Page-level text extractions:
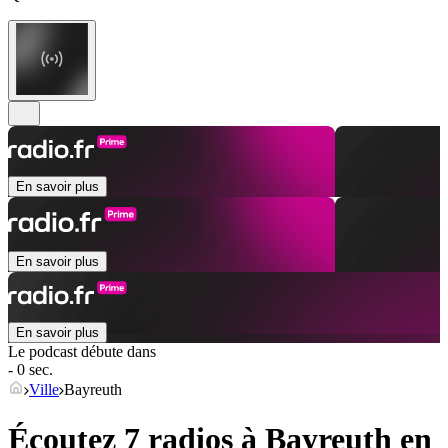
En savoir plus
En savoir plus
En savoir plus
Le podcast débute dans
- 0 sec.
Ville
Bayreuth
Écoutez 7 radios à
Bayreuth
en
* * *
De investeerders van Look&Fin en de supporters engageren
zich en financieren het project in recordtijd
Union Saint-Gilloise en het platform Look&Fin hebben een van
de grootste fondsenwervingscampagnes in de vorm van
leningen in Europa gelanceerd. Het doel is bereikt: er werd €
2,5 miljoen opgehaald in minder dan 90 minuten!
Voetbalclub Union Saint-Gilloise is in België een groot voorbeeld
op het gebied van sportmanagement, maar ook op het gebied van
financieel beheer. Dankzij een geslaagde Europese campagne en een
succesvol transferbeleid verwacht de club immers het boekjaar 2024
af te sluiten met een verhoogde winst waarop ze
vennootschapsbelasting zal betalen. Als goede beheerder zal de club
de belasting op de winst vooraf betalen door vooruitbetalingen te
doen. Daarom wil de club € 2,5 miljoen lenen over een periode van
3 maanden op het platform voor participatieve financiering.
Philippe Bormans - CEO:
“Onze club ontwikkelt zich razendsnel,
* * *
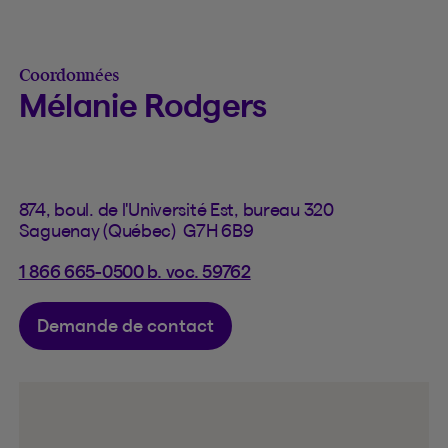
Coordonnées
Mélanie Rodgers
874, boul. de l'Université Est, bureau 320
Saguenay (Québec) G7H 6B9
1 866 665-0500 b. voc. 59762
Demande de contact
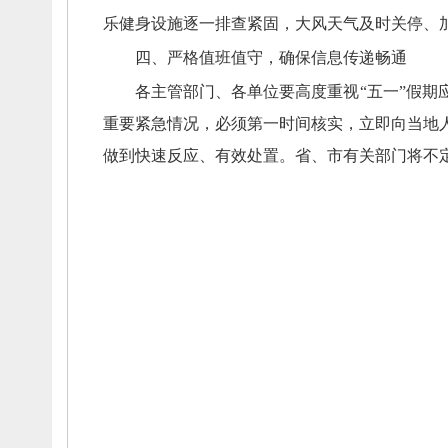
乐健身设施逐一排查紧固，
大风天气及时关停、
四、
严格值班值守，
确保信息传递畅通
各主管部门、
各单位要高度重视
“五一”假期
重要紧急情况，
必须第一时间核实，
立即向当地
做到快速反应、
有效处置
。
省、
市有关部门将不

» **What is expected**
From the listing above, output as a numbered list the lines starting at the one that contains "De investeerders van" and ending at the one that contains "club ontwikkelt zich", with both of those lines included. Leave out any blank lines.

» **Task answer**
1. De investeerders van Look&Fin en de supporters engageren
2. zich en financieren het project in recordtijd
3. Union Saint-Gilloise en het platform Look&Fin hebben een van
4. de grootste fondsenwervingscampagnes in de vorm van
5. leningen in Europa gelanceerd. Het doel is bereikt: er werd €
6. 2,5 miljoen opgehaald in minder dan 90 minuten!
7. Voetbalclub Union Saint-Gilloise is in België een groot voorbeeld
8. op het gebied van sportmanagement, maar ook op het gebied van
9. financieel beheer. Dankzij een geslaagde Europese campagne en een
10. succesvol transferbeleid verwacht de club immers het boekjaar 2024
11. af te sluiten met een verhoogde winst waarop ze
12. vennootschapsbelasting zal betalen. Als goede beheerder zal de club
13. de belasting op de winst vooraf betalen door vooruitbetalingen te
14. doen. Daarom wil de club € 2,5 miljoen lenen over een periode van
15. 3 maanden op het platform voor participatieve financiering.
16. Philippe Bormans - CEO:
17. “Onze club ontwikkelt zich razendsnel,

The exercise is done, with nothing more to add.